Mas o sucesso da preparação e da execução do golpe militar assim como das operações ao longo do dia 25 de Abril foi também um exercício de gestão de equipas digno de menção. Foi a competência dos jovens oficiais do MFA de gestão de equipas, adquiridas nos teatros da guerra em África, que permitiu que um núcleo reduzido de poucas centenas mobilizasse e empenhasse na execução do Plano de Operações, milhares de outros oficiais, de sargentos e de soldados, tudo em poucas horas. As qualidades de liderança dos dirigentes do Movimento e a confiança dos subordinados foram decerto decisivos em todo o processo.

Mas se a gestão de equipas foi decisiva para o sucesso das operações militares, a capacidade de coordenação com outros passou a ter importância primordial a partir da manhã do dia 25 de Abril, primeiro no confronto e negociação com as forças adversas e com as tendências hegemónicas que cedo se manifestaram no interior do novo poder político-militar, e depois na relação com a sociedade civil e com as forças políticas e partidárias. Logo que o Movimento se tornou vitorioso, os militares do MFA tiveram de trabalhar com outros em condições totalmente novas, procurando fazer cumprir o seu programa num ambiente complexo e sujeito a dinâmicas sociais e políticas imprevisíveis. Todo o processo até à entrada em vigor da Constituição em 25 de Abril de 1976, extremamente complexo e algumas vezes à beira de confrontos desastrosos para o povo português, mostrou que a maioria dos militares que de uma forma ou de outra estiveram envolvidos no 25 de Abril foram capazes de assegurar que o fundamental daquilo que levou o Movimento a avançar para o derrube do Estado Novo foi, apesar de tudo, preservado.
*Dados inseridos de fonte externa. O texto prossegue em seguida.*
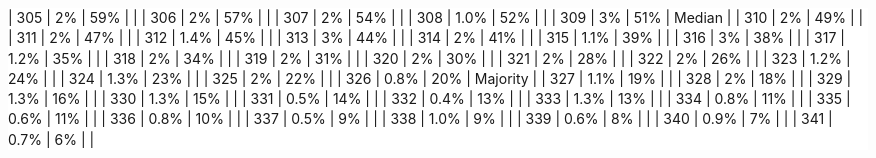 | 305 | 2% | 59% |  |
| 306 | 2% | 57% |  |
| 307 | 2% | 54% |  |
| 308 | 1.0% | 52% |  |
| 309 | 3% | 51% | Median |
| 310 | 2% | 49% |  |
| 311 | 2% | 47% |  |
| 312 | 1.4% | 45% |  |
| 313 | 3% | 44% |  |
| 314 | 2% | 41% |  |
| 315 | 1.1% | 39% |  |
| 316 | 3% | 38% |  |
| 317 | 1.2% | 35% |  |
| 318 | 2% | 34% |  |
| 319 | 2% | 31% |  |
| 320 | 2% | 30% |  |
| 321 | 2% | 28% |  |
| 322 | 2% | 26% |  |
| 323 | 1.2% | 24% |  |
| 324 | 1.3% | 23% |  |
| 325 | 2% | 22% |  |
| 326 | 0.8% | 20% | Majority |
| 327 | 1.1% | 19% |  |
| 328 | 2% | 18% |  |
| 329 | 1.3% | 16% |  |
| 330 | 1.3% | 15% |  |
| 331 | 0.5% | 14% |  |
| 332 | 0.4% | 13% |  |
| 333 | 1.3% | 13% |  |
| 334 | 0.8% | 11% |  |
| 335 | 0.6% | 11% |  |
| 336 | 0.8% | 10% |  |
| 337 | 0.5% | 9% |  |
| 338 | 1.0% | 9% |  |
| 339 | 0.6% | 8% |  |
| 340 | 0.9% | 7% |  |
| 341 | 0.7% | 6% |  |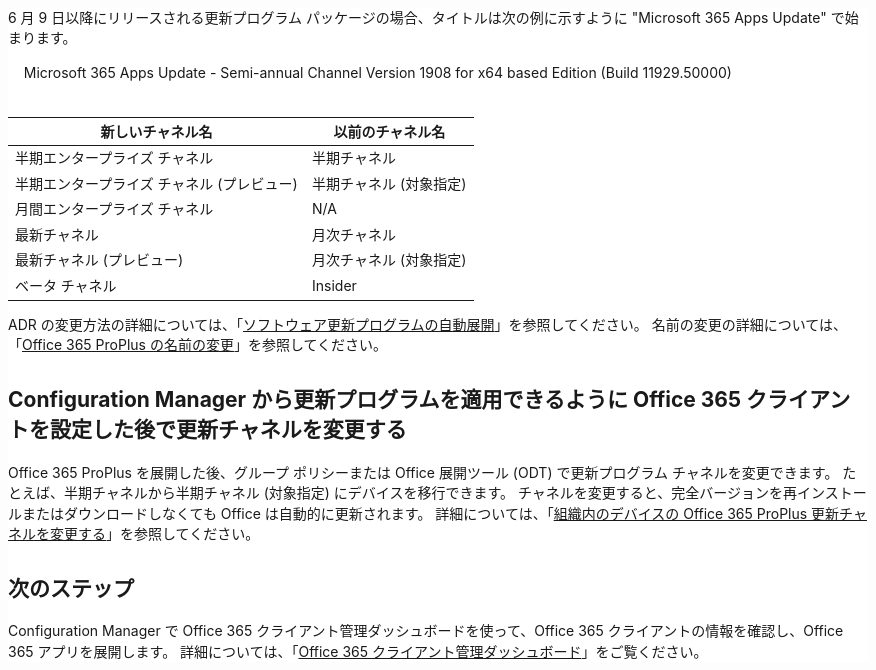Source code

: 6 月 9 日以降にリリースされる更新プログラム パッケージの場合、タイトルは次の例に示すように "Microsoft 365 Apps Update" で始まります。

&nbsp; &nbsp; Microsoft 365 Apps Update - Semi-annual Channel Version 1908 for x64 based Edition (Build 11929.50000)
</br>
</br>

|新しいチャネル名|以前のチャネル名|
|--|--|
|半期エンタープライズ チャネル|半期チャネル|
|半期エンタープライズ チャネル (プレビュー)|半期チャネル (対象指定)|
|月間エンタープライズ チャネル|N/A|
|最新チャネル|月次チャネル|
|最新チャネル (プレビュー)|月次チャネル (対象指定)|
|ベータ チャネル|Insider|

ADR の変更方法の詳細については、「[ソフトウェア更新プログラムの自動展開](automatically-deploy-software-updates.md)」を参照してください。 名前の変更の詳細については、「[Office 365 ProPlus の名前の変更](https://docs.microsoft.com/deployoffice/name-change)」を参照してください。


## <a name="change-the-update-channel-after-you-enable-office-365-clients-to-receive-updates-from-configuration-manager"></a>Configuration Manager から更新プログラムを適用できるように Office 365 クライアントを設定した後で更新チャネルを変更する

Office 365 ProPlus を展開した後、グループ ポリシーまたは Office 展開ツール (ODT) で更新プログラム チャネルを変更できます。 たとえば、半期チャネルから半期チャネル (対象指定) にデバイスを移行できます。 チャネルを変更すると、完全バージョンを再インストールまたはダウンロードしなくても Office は自動的に更新されます。 詳細については、「[組織内のデバイスの Office 365 ProPlus 更新チャネルを変更する](https://docs.microsoft.com//deployoffice/change-update-channels)」を参照してください。


## <a name="next-steps"></a>次のステップ

Configuration Manager で Office 365 クライアント管理ダッシュボードを使って、Office 365 クライアントの情報を確認し、Office 365 アプリを展開します。 詳細については、「[Office 365 クライアント管理ダッシュボード](office-365-dashboard.md)」をご覧ください。
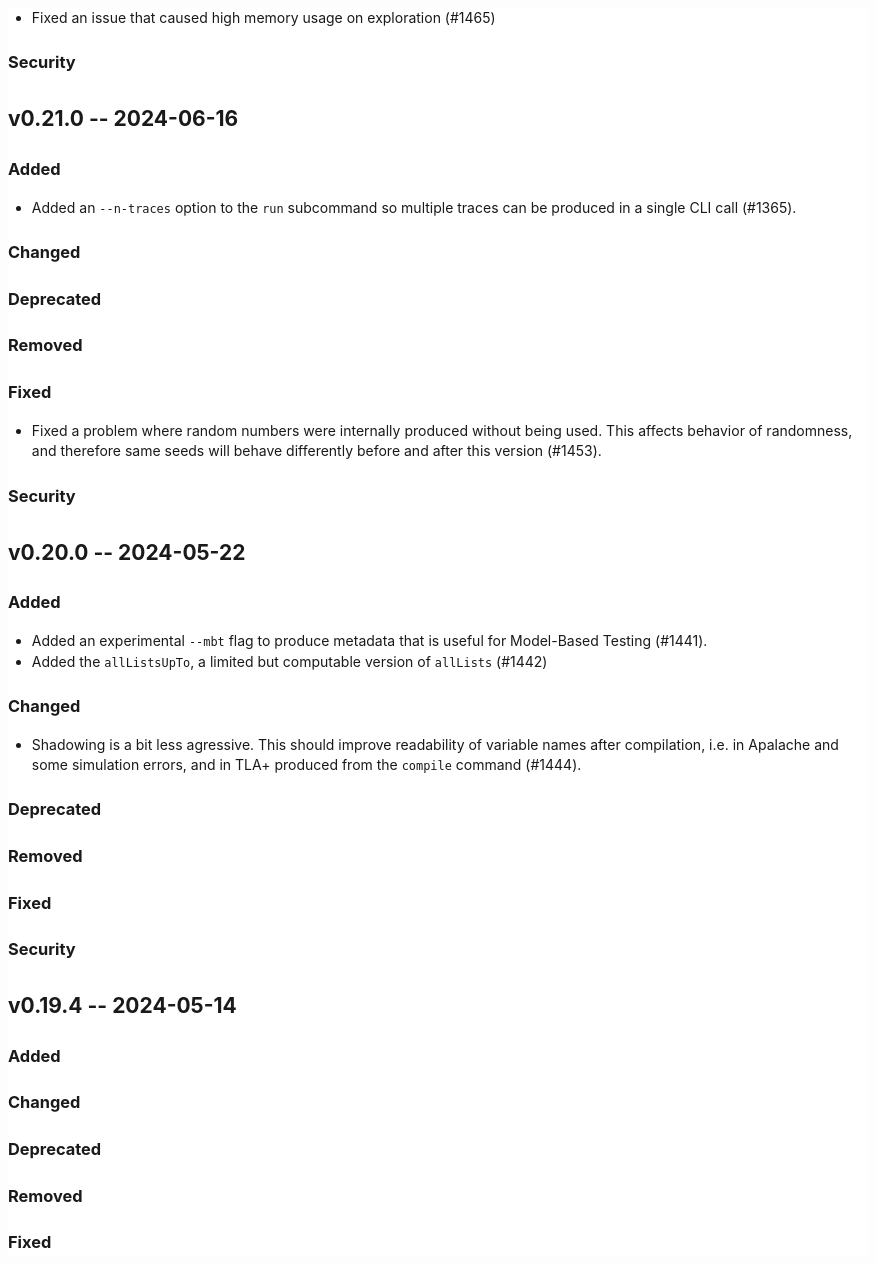 - Fixed an issue that caused high memory usage on exploration (#1465)

### Security

## v0.21.0 -- 2024-06-16

### Added

- Added an `--n-traces` option to the `run` subcommand so multiple traces can be
  produced in a single CLI call (#1365).

### Changed
### Deprecated
### Removed
### Fixed

- Fixed a problem where random numbers were internally produced without being
  used. This affects behavior of randomness, and therefore same seeds will
  behave differently before and after this version (#1453).

### Security

## v0.20.0 -- 2024-05-22

### Added

- Added an experimental `--mbt` flag to produce metadata that is useful for
  Model-Based Testing (#1441).
- Added the `allListsUpTo`, a limited but computable version of `allLists` (#1442)

### Changed

- Shadowing is a bit less agressive. This should improve readability of variable
  names after compilation, i.e. in Apalache and some simulation errors, and in
  TLA+ produced from the `compile` command (#1444).

### Deprecated
### Removed
### Fixed
### Security

## v0.19.4 -- 2024-05-14

### Added
### Changed
### Deprecated
### Removed
### Fixed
Em apenas dois anos, Portugal sofreu a mais profunda mudança da sua história, não só do sistema político mas também das concepções, estruturas e relações sociais e económicas. E no centro dessa mudança estiveram sempre os militares de Abril e as suas competências de resolução de problemas complexos, de pensamento crítico, de criatividade, de gestão de equipas e de coordenação com outros. As mesmas competências que hoje o Fórum Económico Mundial considera como as mais determinantes para o sucesso dos jovens no mercado de trabalho em 2020!

É por isso que falar de ABRIL HOJE é uma lição para os jovens e um desafio para que, tal como os jovens militares de Abril, sejam capazes de fazer algo de novo de acordo com a sua consciência, mesmo correndo riscos. E quando os jovens estudam e debatem os problemas que os afectam como o fizeram os alunos da Escola de Carcavelos, num exercício de cidadania e construção de uma sociedade mais justa, tenho confiança no futuro. Tenho confiança que serão verdadeiros empreendedores, não no sentido individualista do conceito, mas de acordo com os valores da liberdade, da solidariedade, da inclusão dos mais desfavorecidos, do progresso social. Tenho confiança que serão capazes de resistir aos instrumentos de submissão, por mais sedutores que se apresentem, e, inspirados pelas palavras de Vergílio Ferreira, digam NÃO ao que os limita e degrada e construam o SIM da sua Dignidade.



P. S. — Uma palavra para os professores da Escola Básica e Secundária de Carcavelos que se empenharam no projecto “ABRIL HOJE.” Estou-lhes muito grato. Não vou citar os seus nomes mas ficaram gravados na minha memória. Sabem como sou orgulhoso e preocupado com os meus oito netos. O vosso exemplo e o de tantos outros professores que tenho conhecido nas conversas sobre o 25 de Abril em escolas dos concelhos de Oeiras, Cascais e Amadora, fazem-me acreditar que a escola pública é, apesar de todas as dificuldades, o lugar certo para os meus netos prepararem o futuro. Bem hajam!